Título: Humor econômico
Autor: Paulo Nogueira Batista Jr.
Fonte: Jornal do Brasil, 06/01/2006, Outras Opiniões, p. A15

Mark Twain dizia: reúna os fatos e, depois, os distorça à vontade. Ótimo. Mas, leitor, convenhamos, ele era um ficcionista, e não um simples economista. Como se sabe, imaginação nunca foi o nosso forte. Portanto, nesta coluna só entram fatos reais.

Parece difícil de acreditar? Talvez seja. O problema é que as pessoas nem sempre estão atentas para o lado cômico ou dramático do cotidiano. Do nosso cotidiano pessoal e do cotidiano econômico e político. Em outras palavras: é perfeitamente possível tirar leite de pedra sem fantasiar os fatos.

Bem sei que, como lembrava Nietzsche, ''não há fatos, só interpretações''. Mas não vamos complicar o óbvio. Um exemplo: há tempos, escrevi na Folha de S.Paulo sobre um sobrinho que ingressou brilhantemente nas fileiras de um prestigiado banco de investimentos em São Paulo. O rapaz se converteu com rapidez fulminante à sabedoria econômica convencional. Foi medonho. Antes, o referido sobrinho era um crítico exaltado e insistente (até enfadonho) das ''elites oligárquicas''. Hoje, defende vigorosamente a política de juros do Banco Central. Em resumo, acabou o meu sossego. Agora, não tenho mais tranqüilidade nem nos almoços de família.

Uma amiga chegou a perguntar: ''É ficção? Ou o tal sobrinho existe mesmo?''. Existe, realmente existe. Os leitores que me deram a satisfação de comparecer ao lançamento do meu último livro, em São Paulo, puderam apalpá-lo, farejá-lo e até pedir-lhe dinheiro emprestado.

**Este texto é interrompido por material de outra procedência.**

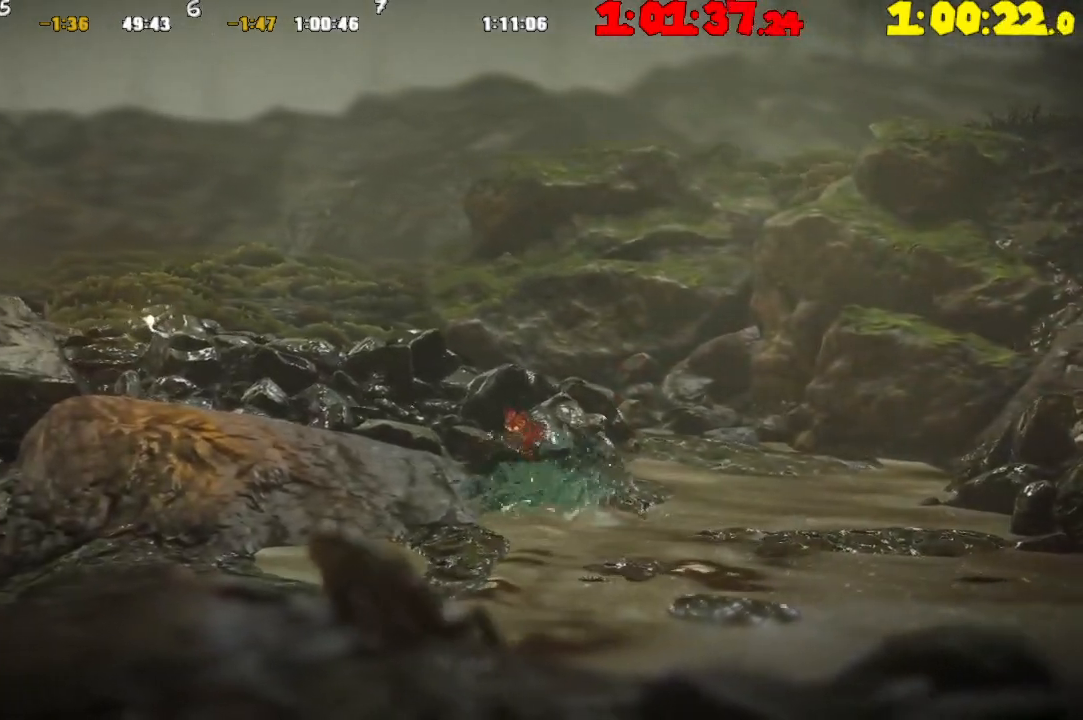
{"buttons": [], "left_stick": "left", "right_stick": "center", "events": [[233, "CROSS", "down"], [300, "CROSS", "up"]]}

Outro exemplo: aqui mesmo no JB escrevi recentemente sobre um aspecto estritamente folclórico da política monetária. Vale uma breve reprise. A política de juros do Banco Central tem sido dominada por um economista doutrinário, que aplica a ferro e fogo o modelo de metas para a inflação. Por obra sua, em grande medida, os juros nacionais não encontram paralelo no mundo estatisticamente mapeado. Se os brasileiros não entendem essa política, os estrangeiros menos ainda. Gabriel Palma, um economista da Universidade de Cambridge, chegou a qualificar a política monetária brasileira de ''histérica'' e ''suicida''.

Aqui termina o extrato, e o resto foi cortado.